University of West Indian-nessBy Professor Nigel E. Harris
(Page 2 of 2)
Perhaps one of the triumphs of recent years has been in the area of collaboration in health, and it is in this context that the “invisible hand” of another Caribbean “giant” Sir George Alleyne, former Director of the Pan American Health Organisation (PAHO) and current Chancellor of The UWI, has been most influential. In a recent address entitled “Cultivating Caribbean Cultural Regionalism,” Sir George points out that “the Caribbean has a long history of cooperation in health, perhaps longer than in any other area. It has achieved globally recognized success in the elimination of childhood infectious diseases such as poliomyelitis, measles and German measles.” More recently, Caribbean government leaders mobilized themselves to address non-communicable diseases such as diabetes, hypertension, cancer and chronic respiratory diseases. In an unprecedented move, the Heads of Government of CARICOM held a Summit in Port of Spain in 2007 to discuss approaches to the control of non-communicable diseases and in 2009, issued a declaration on approaches they would take. That these have not been only declarations are manifest by enactment of heavy tobacco taxes in several countries to reduce tobacco use, a major contributor to cardiovascular disease.
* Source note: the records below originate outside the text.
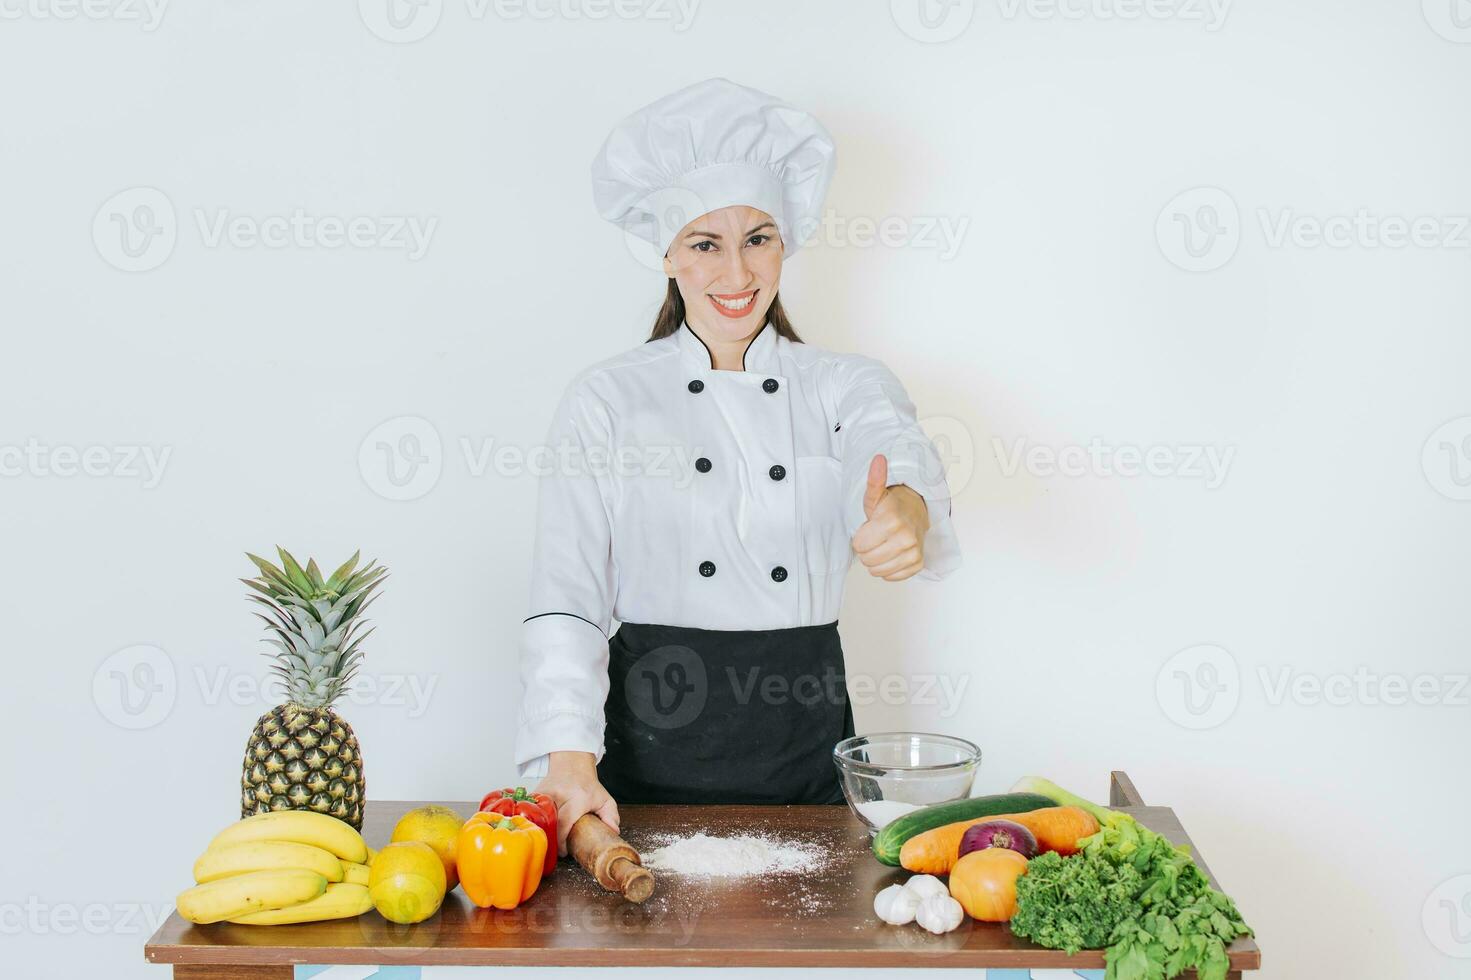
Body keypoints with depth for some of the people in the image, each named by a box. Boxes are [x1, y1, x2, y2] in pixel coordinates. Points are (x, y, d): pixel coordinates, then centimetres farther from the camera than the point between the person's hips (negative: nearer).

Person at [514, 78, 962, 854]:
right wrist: (569, 759, -21)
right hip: (655, 739, -1)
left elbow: (896, 448, -20)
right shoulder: (607, 400, -1)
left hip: (803, 739, 2)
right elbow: (567, 598, -7)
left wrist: (906, 509, -45)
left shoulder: (844, 387, 4)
Sir Shridath alluded to a time when the Caribbean as a collective assumed global leadership roles in struggles to assert the rights of third world peoples and perhaps this is manifest today in the success of the CARICOM Heads of Government in influencing the United Nations to have a high-level meeting on non-communicable diseases.
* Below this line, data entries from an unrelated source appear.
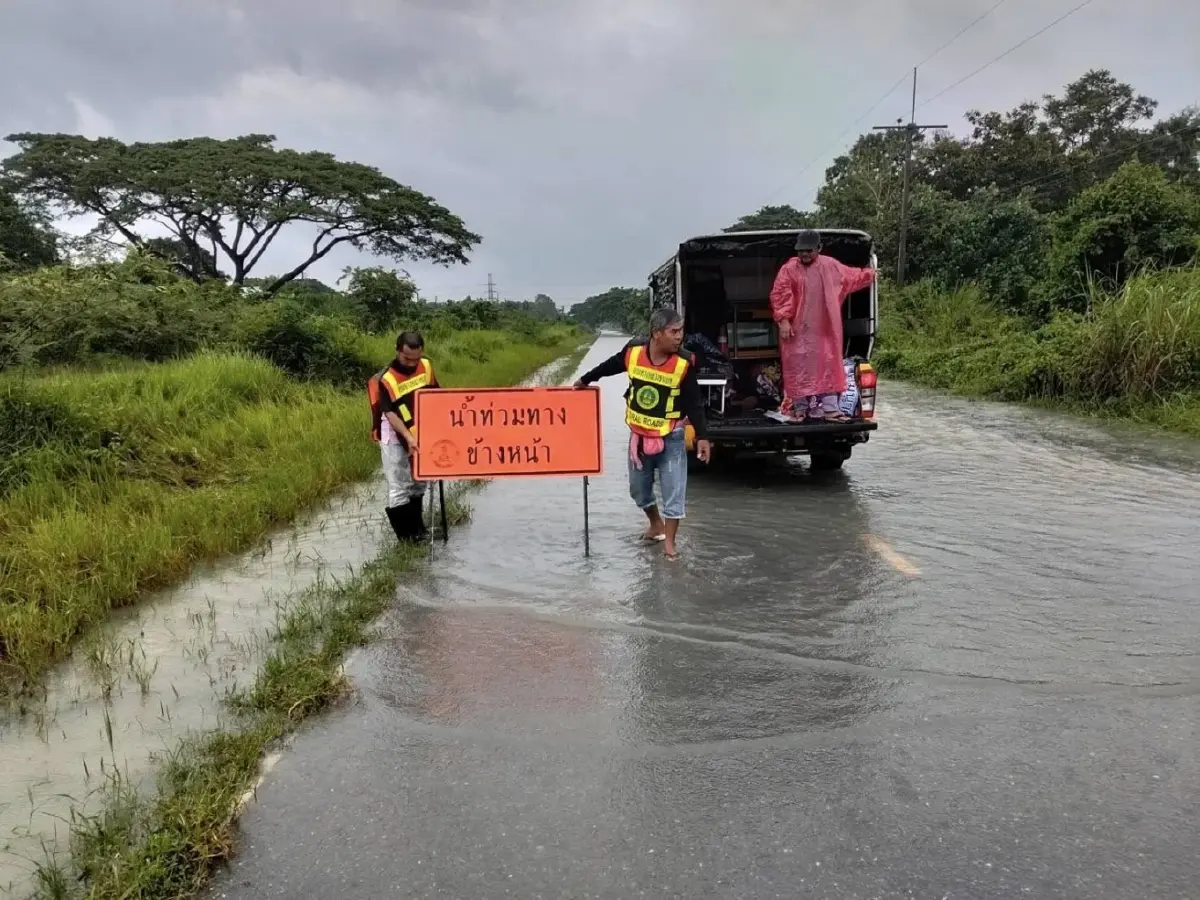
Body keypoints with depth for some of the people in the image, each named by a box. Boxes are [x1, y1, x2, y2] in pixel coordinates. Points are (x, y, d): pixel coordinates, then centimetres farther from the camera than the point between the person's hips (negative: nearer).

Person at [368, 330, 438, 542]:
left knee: (419, 482, 17)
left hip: (421, 435, 6)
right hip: (395, 439, -6)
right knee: (399, 487, -1)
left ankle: (418, 526, 32)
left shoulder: (426, 366, -5)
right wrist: (408, 437, -34)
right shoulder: (387, 378, -22)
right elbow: (389, 413, -24)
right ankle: (406, 535, 7)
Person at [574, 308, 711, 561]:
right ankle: (656, 525, 41)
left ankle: (669, 542, 10)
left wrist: (702, 436, -16)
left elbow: (694, 403, -10)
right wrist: (585, 380, 21)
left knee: (673, 490, -3)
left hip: (670, 436, -3)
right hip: (639, 434, 3)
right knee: (638, 489, 17)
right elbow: (610, 366, 8)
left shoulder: (684, 363, -18)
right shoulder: (633, 351, -14)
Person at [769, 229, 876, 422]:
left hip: (824, 330, 4)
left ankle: (830, 409, 11)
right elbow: (779, 295, -11)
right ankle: (800, 408, 10)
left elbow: (852, 277, 24)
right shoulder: (789, 269, -7)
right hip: (798, 330, -4)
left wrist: (870, 274, 35)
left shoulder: (831, 266, 6)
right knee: (799, 368, 0)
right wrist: (783, 320, -19)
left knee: (828, 366, 5)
However, even in the field of health there have been challenges, manifest particularly by the diminution of the Caribbean Epidemiology Centre (CAREC), which plays a major role in disease surveillance and epidemiology in CARICOM, but which had been withering over the past decade because of lack of resources. These circumstances have changed in the last three years because of a major initiative led by the CARICOM Ministers of Health to merge CAREC with other regional health agencies (CFNI, CHRC, CEHI, CRDTL) to form a Caribbean Public Health Agency (CARPHA). Initial resources have been obtained to launch this enterprise and to provide appropriate facilities. This initiative promises to rebuild regional public health and to expand research and knowledge development in unprecedented ways in the Caribbean – one hopes that this magnificent undertaking will be assured sustainable support from regional governments.
In viewing the state of the regional enterprise, it is important to reflect both on the successes and the shortcomings. The distress felt by Sir Shridath and other thought leaders in the Caribbean is well placed because without political and economic collaboration, our chances of fashioning a more thriving economy and social growth will be stymied. Whatever the gains of functional cooperation, if these sectors are not posited on a platform of economic and social growth, they will surely wither on the vine. Prospects for substantial economic growth in the Caribbean remain elusive, the productive base to foster that growth remains narrow and we are beset by the dark horsemen of social deprivation, insufficient educational attainment, crime and gun violence, and susceptibility to natural hazards. These are not problems that can be solved by tiny “nations and principalities” acting individually in their scattered place in the Caribbean Sea. That there can be successes gained when we act regionally are manifest in the examples alluded to above in the areas of health and education – and we should not give up on cricket. If we are to prevail, there is an absolute need for recommitment by our leaders and by ourselves to a more unified regional enterprise.
The UWI has begun to prepare for its 2012–2017 Strategic Plan. In fashioning that Plan, our leaders have started meeting and discussing how we might forge a path that will better position the University to drive regional integration and regional development – it is a vision in which we shall strive for a community of students, academics and staff committed to a more competitive, sustainable and integrated Caribbean. The creation of a Competitiveness and Innovation Centre, funded by the IDB and launched on March 25, this year, will be one of several initiatives to achieve that vision. The initiation two years ago of an Open Campus that can provide access and intellectual growth to students in countries where campuses do not exist, and in rural areas of countries where campuses exist, is another step taken to forge regional identity and social and economic growth. The future of Caribbean integration can only be successful when regional institutions like UWI, CARICOM, CXC and even West Indies cricket become robust, meaningful instruments that reaffirm our oneness, even as they provide the ingredients for our societies to flourish.